WHAT TO PRODUCE: Rewrite the lines from the line with "Photographs of a" to the line with "0.001128, 0.187219, -1.295830]]", replacing "annotations" with "notes" and keeping everything else the same. Leave the pictures out of your answer.
-------- MATERIAL FOR THE TASK
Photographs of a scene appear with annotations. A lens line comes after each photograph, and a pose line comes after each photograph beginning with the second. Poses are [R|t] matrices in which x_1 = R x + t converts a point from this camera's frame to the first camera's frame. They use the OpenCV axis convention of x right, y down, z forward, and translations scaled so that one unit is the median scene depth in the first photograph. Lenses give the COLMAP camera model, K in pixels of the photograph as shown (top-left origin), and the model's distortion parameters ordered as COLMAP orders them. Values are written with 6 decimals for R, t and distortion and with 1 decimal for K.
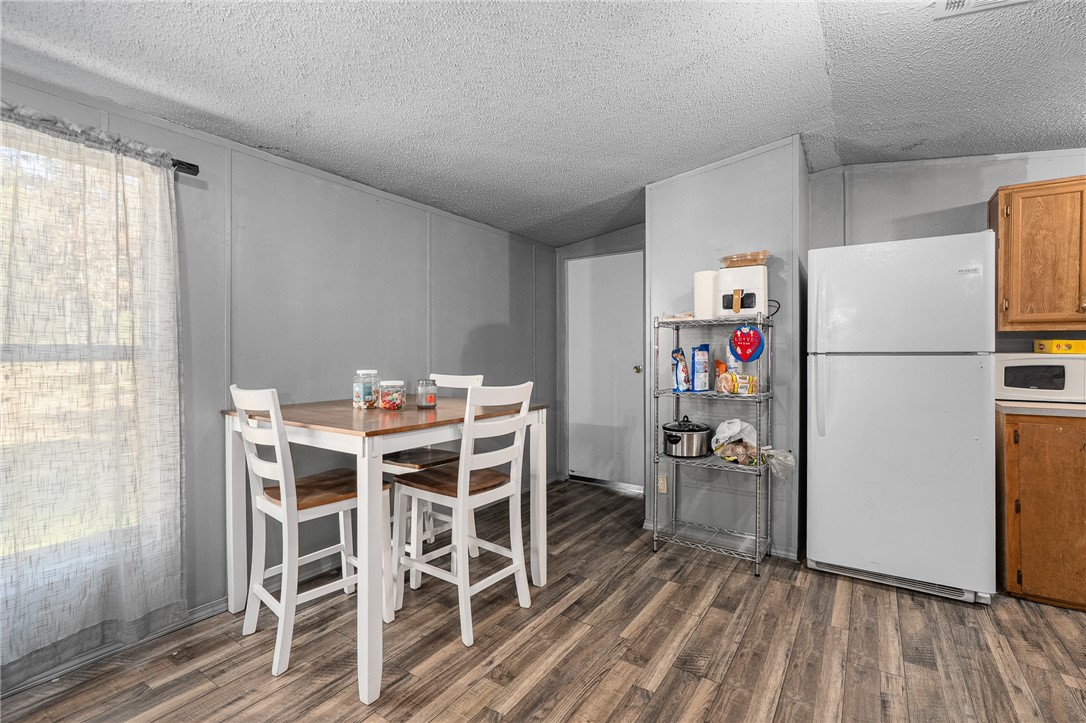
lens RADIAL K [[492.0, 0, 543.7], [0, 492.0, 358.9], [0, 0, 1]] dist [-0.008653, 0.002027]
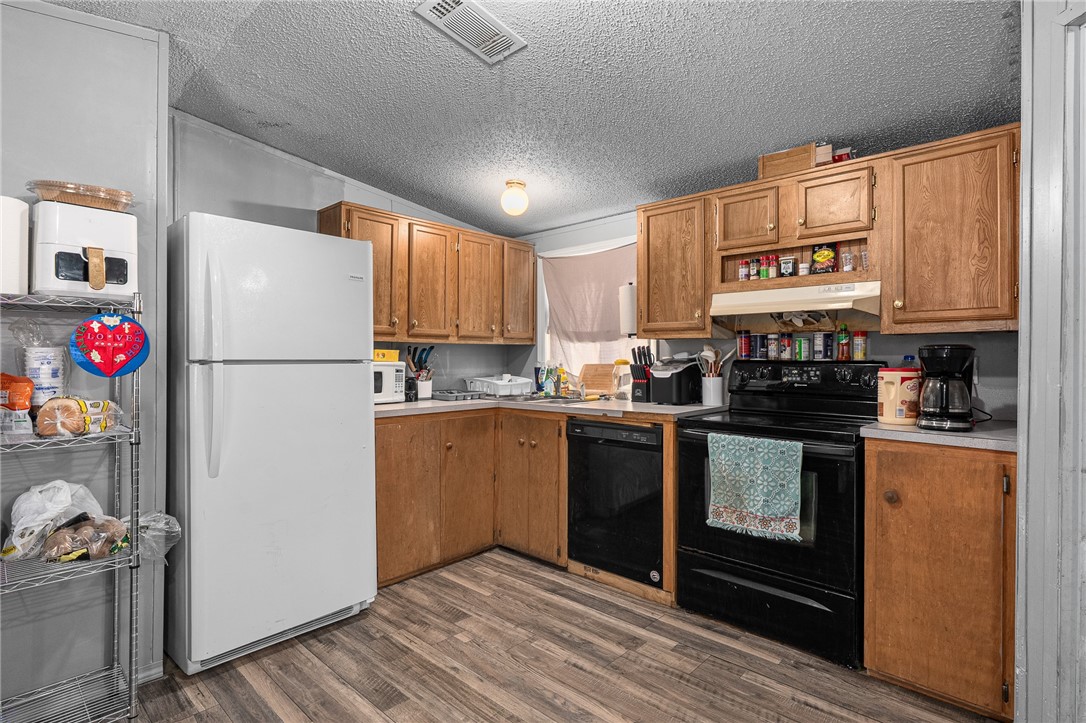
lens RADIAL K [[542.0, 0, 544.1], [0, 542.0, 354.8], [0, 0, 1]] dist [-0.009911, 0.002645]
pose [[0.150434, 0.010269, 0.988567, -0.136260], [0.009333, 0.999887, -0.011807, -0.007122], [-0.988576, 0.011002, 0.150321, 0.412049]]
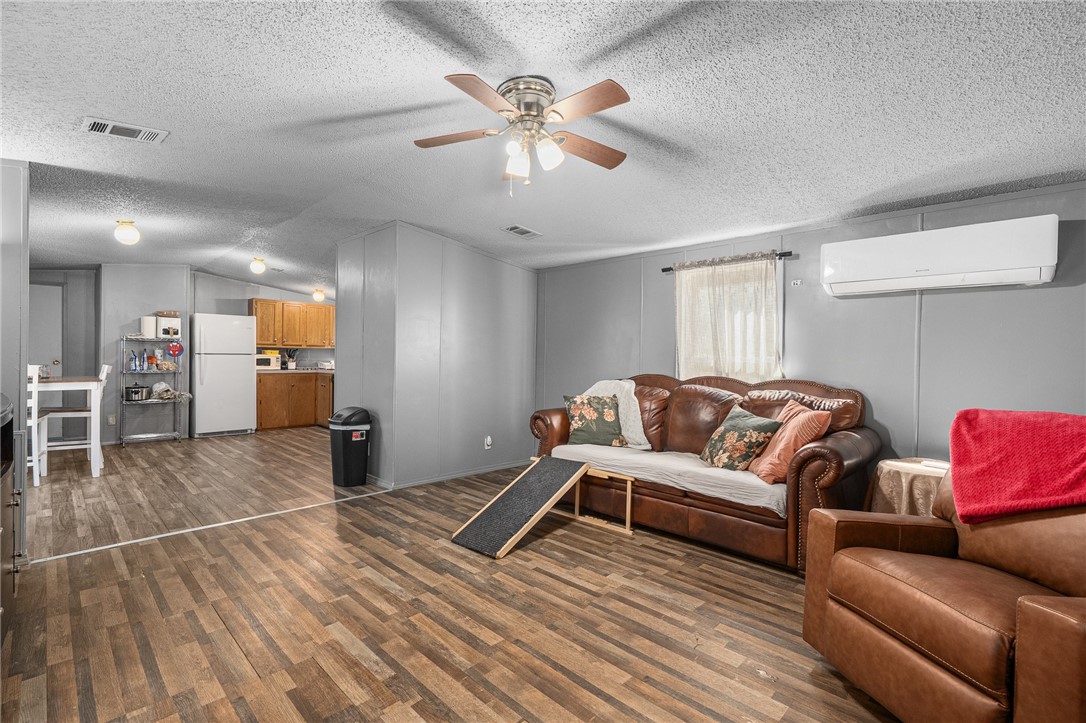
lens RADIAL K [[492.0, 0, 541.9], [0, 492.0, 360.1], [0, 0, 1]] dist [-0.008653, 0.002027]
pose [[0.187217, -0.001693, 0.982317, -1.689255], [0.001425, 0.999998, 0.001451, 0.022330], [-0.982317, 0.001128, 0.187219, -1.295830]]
----------------
-------- MATERIAL FOR THE TASK
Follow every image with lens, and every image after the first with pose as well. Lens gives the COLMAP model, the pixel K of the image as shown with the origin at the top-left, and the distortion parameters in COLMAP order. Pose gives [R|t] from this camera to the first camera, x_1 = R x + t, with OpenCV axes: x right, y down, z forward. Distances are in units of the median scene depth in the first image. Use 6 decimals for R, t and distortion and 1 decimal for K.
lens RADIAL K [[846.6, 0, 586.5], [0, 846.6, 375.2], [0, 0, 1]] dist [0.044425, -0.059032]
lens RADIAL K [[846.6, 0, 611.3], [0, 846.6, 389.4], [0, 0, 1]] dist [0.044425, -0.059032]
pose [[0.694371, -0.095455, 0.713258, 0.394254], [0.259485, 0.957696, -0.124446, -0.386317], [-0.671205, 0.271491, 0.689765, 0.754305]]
----------------
COMPLETED TASK:
Photographs of a scene appear with notes. A lens line comes after each photograph, and a pose line comes after each photograph beginning with the second. Poses are [R|t] matrices in which x_1 = R x + t converts a point from this camera's frame to the first camera's frame. They use the OpenCV axis convention of x right, y down, z forward, and translations scaled so that one unit is the median scene depth in the first photograph. Lenses give the COLMAP camera model, K in pixels of the photograph as shown (top-left origin), and the model's distortion parameters ordered as COLMAP orders them. Values are written with 6 decimals for R, t and distortion and with 1 decimal for K.
lens RADIAL K [[492.0, 0, 543.7], [0, 492.0, 358.9], [0, 0, 1]] dist [-0.008653, 0.002027]
lens RADIAL K [[542.0, 0, 544.1], [0, 542.0, 354.8], [0, 0, 1]] dist [-0.009911, 0.002645]
pose [[0.150434, 0.010269, 0.988567, -0.136260], [0.009333, 0.999887, -0.011807, -0.007122], [-0.988576, 0.011002, 0.150321, 0.412049]]
lens RADIAL K [[492.0, 0, 541.9], [0, 492.0, 360.1], [0, 0, 1]] dist [-0.008653, 0.002027]
pose [[0.187217, -0.001693, 0.982317, -1.689255], [0.001425, 0.999998, 0.001451, 0.022330], [-0.982317, 0.001128, 0.187219, -1.295830]]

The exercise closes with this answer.